TASK DATA:
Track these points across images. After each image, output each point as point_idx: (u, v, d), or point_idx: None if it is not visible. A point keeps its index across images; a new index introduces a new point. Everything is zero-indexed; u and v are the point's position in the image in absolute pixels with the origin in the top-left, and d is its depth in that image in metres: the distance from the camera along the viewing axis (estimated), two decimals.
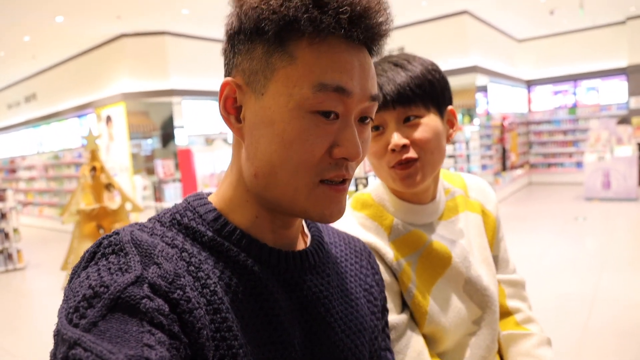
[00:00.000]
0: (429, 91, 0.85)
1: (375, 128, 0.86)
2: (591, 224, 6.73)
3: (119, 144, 8.84)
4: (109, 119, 9.03)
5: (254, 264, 0.54)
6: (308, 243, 0.64)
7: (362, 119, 0.56)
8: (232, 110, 0.55)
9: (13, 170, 13.24)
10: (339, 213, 0.56)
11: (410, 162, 0.85)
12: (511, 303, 1.02)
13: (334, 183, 0.54)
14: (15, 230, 6.76)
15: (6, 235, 6.70)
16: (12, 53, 9.18)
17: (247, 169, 0.55)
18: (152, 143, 8.88)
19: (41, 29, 7.74)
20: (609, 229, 6.28)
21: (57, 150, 11.21)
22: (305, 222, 0.68)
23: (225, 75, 0.57)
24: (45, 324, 4.27)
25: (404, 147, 0.84)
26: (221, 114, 0.56)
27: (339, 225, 0.94)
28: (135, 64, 8.51)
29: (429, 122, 0.86)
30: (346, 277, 0.67)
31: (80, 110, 9.90)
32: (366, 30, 0.52)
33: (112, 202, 5.04)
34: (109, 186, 4.95)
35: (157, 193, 7.67)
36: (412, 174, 0.85)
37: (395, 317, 0.86)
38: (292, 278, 0.58)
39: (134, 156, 8.67)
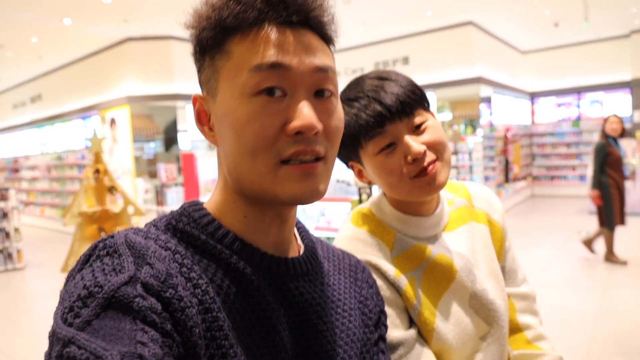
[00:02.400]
0: (421, 95, 0.87)
1: (388, 146, 0.84)
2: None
3: (123, 146, 8.85)
4: (113, 121, 9.06)
5: (246, 267, 0.55)
6: (301, 252, 0.65)
7: (319, 93, 0.55)
8: (206, 122, 0.59)
9: (16, 170, 13.27)
10: (312, 193, 0.54)
11: (430, 164, 0.83)
12: (522, 318, 0.99)
13: (301, 162, 0.53)
14: (16, 229, 6.75)
15: (7, 235, 6.70)
16: (19, 54, 9.24)
17: (225, 170, 0.58)
18: (155, 146, 8.89)
19: (49, 30, 7.79)
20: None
21: (61, 151, 11.24)
22: (299, 233, 0.69)
23: None
24: (43, 326, 4.25)
25: (424, 154, 0.83)
26: (197, 127, 0.60)
27: (339, 241, 0.92)
28: (141, 68, 8.55)
29: (434, 124, 0.86)
30: (339, 288, 0.68)
31: (84, 112, 9.94)
32: (289, 9, 0.53)
33: (114, 205, 5.03)
34: (111, 189, 4.95)
35: (159, 197, 7.66)
36: (435, 175, 0.83)
37: (402, 332, 0.84)
38: (284, 283, 0.58)
39: (137, 159, 8.68)
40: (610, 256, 5.32)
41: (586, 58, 11.37)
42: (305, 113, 0.52)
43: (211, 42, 0.55)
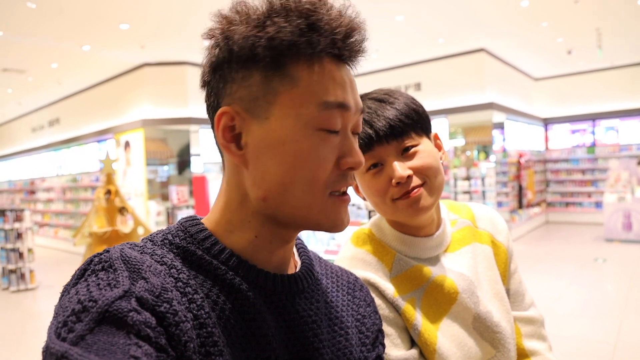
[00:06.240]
0: (417, 119, 0.86)
1: (374, 165, 0.85)
2: (611, 266, 6.52)
3: (136, 169, 8.97)
4: (127, 144, 9.21)
5: (242, 283, 0.55)
6: (298, 269, 0.65)
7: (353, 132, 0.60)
8: (231, 138, 0.55)
9: (32, 192, 13.51)
10: (347, 222, 0.59)
11: (414, 189, 0.83)
12: (528, 344, 0.96)
13: (339, 193, 0.57)
14: (29, 250, 6.81)
15: (20, 255, 6.76)
16: (40, 79, 9.53)
17: (254, 194, 0.56)
18: (168, 169, 8.99)
19: (69, 56, 8.03)
20: (631, 272, 6.07)
21: (76, 173, 11.42)
22: (297, 249, 0.69)
23: (212, 106, 0.57)
24: None
25: (408, 178, 0.83)
26: (220, 143, 0.56)
27: (340, 261, 0.92)
28: (156, 92, 8.73)
29: (425, 148, 0.86)
30: (336, 306, 0.67)
31: (100, 135, 10.14)
32: (351, 48, 0.56)
33: (124, 225, 5.06)
34: (122, 210, 4.99)
35: (170, 219, 7.70)
36: (418, 199, 0.83)
37: (403, 352, 0.82)
38: (280, 300, 0.58)
39: (150, 182, 8.77)
40: None
41: (600, 85, 11.33)
42: (357, 150, 0.57)
43: (269, 61, 0.52)
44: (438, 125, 9.66)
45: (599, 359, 3.48)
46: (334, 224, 0.57)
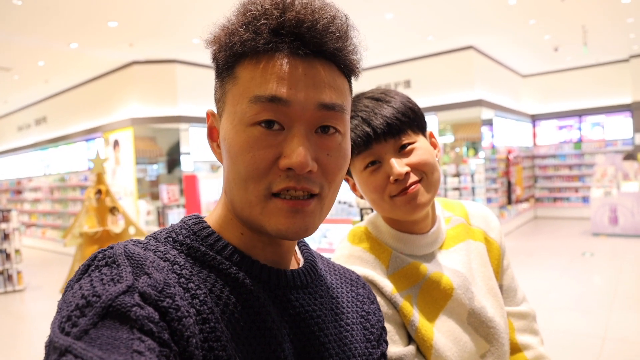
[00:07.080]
0: (413, 117, 0.88)
1: (372, 163, 0.86)
2: (599, 260, 6.63)
3: (125, 168, 8.89)
4: (116, 143, 9.12)
5: (245, 277, 0.55)
6: (300, 265, 0.66)
7: (324, 129, 0.54)
8: (216, 138, 0.60)
9: (19, 192, 13.31)
10: (298, 231, 0.54)
11: (412, 185, 0.85)
12: (521, 338, 0.98)
13: (291, 198, 0.53)
14: (17, 251, 6.72)
15: (7, 256, 6.66)
16: (26, 77, 9.39)
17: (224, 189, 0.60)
18: (157, 168, 8.93)
19: (55, 54, 7.93)
20: (618, 266, 6.17)
21: (64, 172, 11.29)
22: (299, 247, 0.70)
23: None
24: (42, 348, 4.19)
25: (406, 175, 0.84)
26: (207, 142, 0.62)
27: (337, 259, 0.93)
28: (145, 90, 8.65)
29: (422, 145, 0.88)
30: (341, 302, 0.68)
31: (88, 134, 10.03)
32: (298, 40, 0.52)
33: (115, 225, 5.02)
34: (113, 210, 4.95)
35: (161, 218, 7.65)
36: (415, 195, 0.85)
37: (401, 349, 0.83)
38: (284, 295, 0.58)
39: (140, 181, 8.71)
40: None
41: (587, 82, 11.48)
42: (297, 151, 0.51)
43: (222, 63, 0.56)
44: (427, 122, 9.70)
45: (588, 352, 3.54)
46: (276, 229, 0.53)
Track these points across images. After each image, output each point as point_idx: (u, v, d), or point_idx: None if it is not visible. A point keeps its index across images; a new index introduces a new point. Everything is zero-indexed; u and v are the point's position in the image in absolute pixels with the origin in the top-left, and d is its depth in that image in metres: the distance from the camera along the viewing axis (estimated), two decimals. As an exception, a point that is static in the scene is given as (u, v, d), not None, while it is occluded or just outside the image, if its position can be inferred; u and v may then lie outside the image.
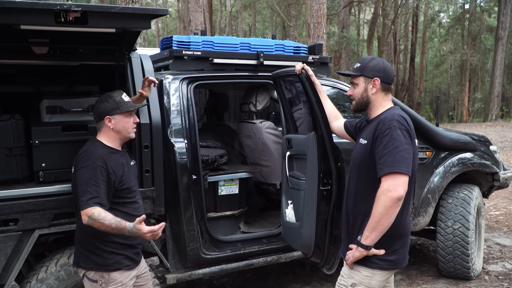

TASK BRIEF: Output exactly the stretch of the listing that begins at the line containing "23: (225, 75, 0.57)" and ends at the line containing "41: (586, 58, 11.37)", both kept. Omit pictures and everything else.

SOLUTION BELOW:
23: (225, 75, 0.57)
24: (45, 324, 4.27)
25: (404, 147, 0.84)
26: (221, 114, 0.56)
27: (339, 225, 0.94)
28: (135, 64, 8.51)
29: (429, 122, 0.86)
30: (346, 277, 0.67)
31: (80, 110, 9.90)
32: (366, 30, 0.52)
33: (112, 202, 5.04)
34: (109, 186, 4.95)
35: (157, 193, 7.67)
36: (412, 174, 0.85)
37: (395, 317, 0.86)
38: (292, 278, 0.58)
39: (134, 156, 8.67)
[00:02.400]
0: (421, 95, 0.87)
1: (388, 146, 0.84)
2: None
3: (123, 146, 8.85)
4: (113, 121, 9.06)
5: (246, 267, 0.55)
6: (301, 252, 0.65)
7: (319, 93, 0.55)
8: (206, 122, 0.59)
9: (16, 170, 13.27)
10: (312, 193, 0.54)
11: (430, 164, 0.83)
12: (522, 318, 0.99)
13: (301, 162, 0.53)
14: (16, 229, 6.75)
15: (7, 235, 6.70)
16: (19, 54, 9.24)
17: (225, 170, 0.58)
18: (155, 146, 8.89)
19: (49, 30, 7.79)
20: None
21: (61, 151, 11.24)
22: (299, 233, 0.69)
23: None
24: (43, 326, 4.25)
25: (424, 154, 0.83)
26: (197, 127, 0.60)
27: (339, 241, 0.92)
28: (141, 68, 8.55)
29: (434, 124, 0.86)
30: (339, 288, 0.68)
31: (84, 112, 9.94)
32: (289, 9, 0.53)
33: (114, 205, 5.03)
34: (111, 189, 4.95)
35: (159, 197, 7.66)
36: (435, 175, 0.83)
37: (402, 332, 0.84)
38: (284, 283, 0.58)
39: (137, 159, 8.68)
40: (610, 256, 5.32)
41: (586, 58, 11.37)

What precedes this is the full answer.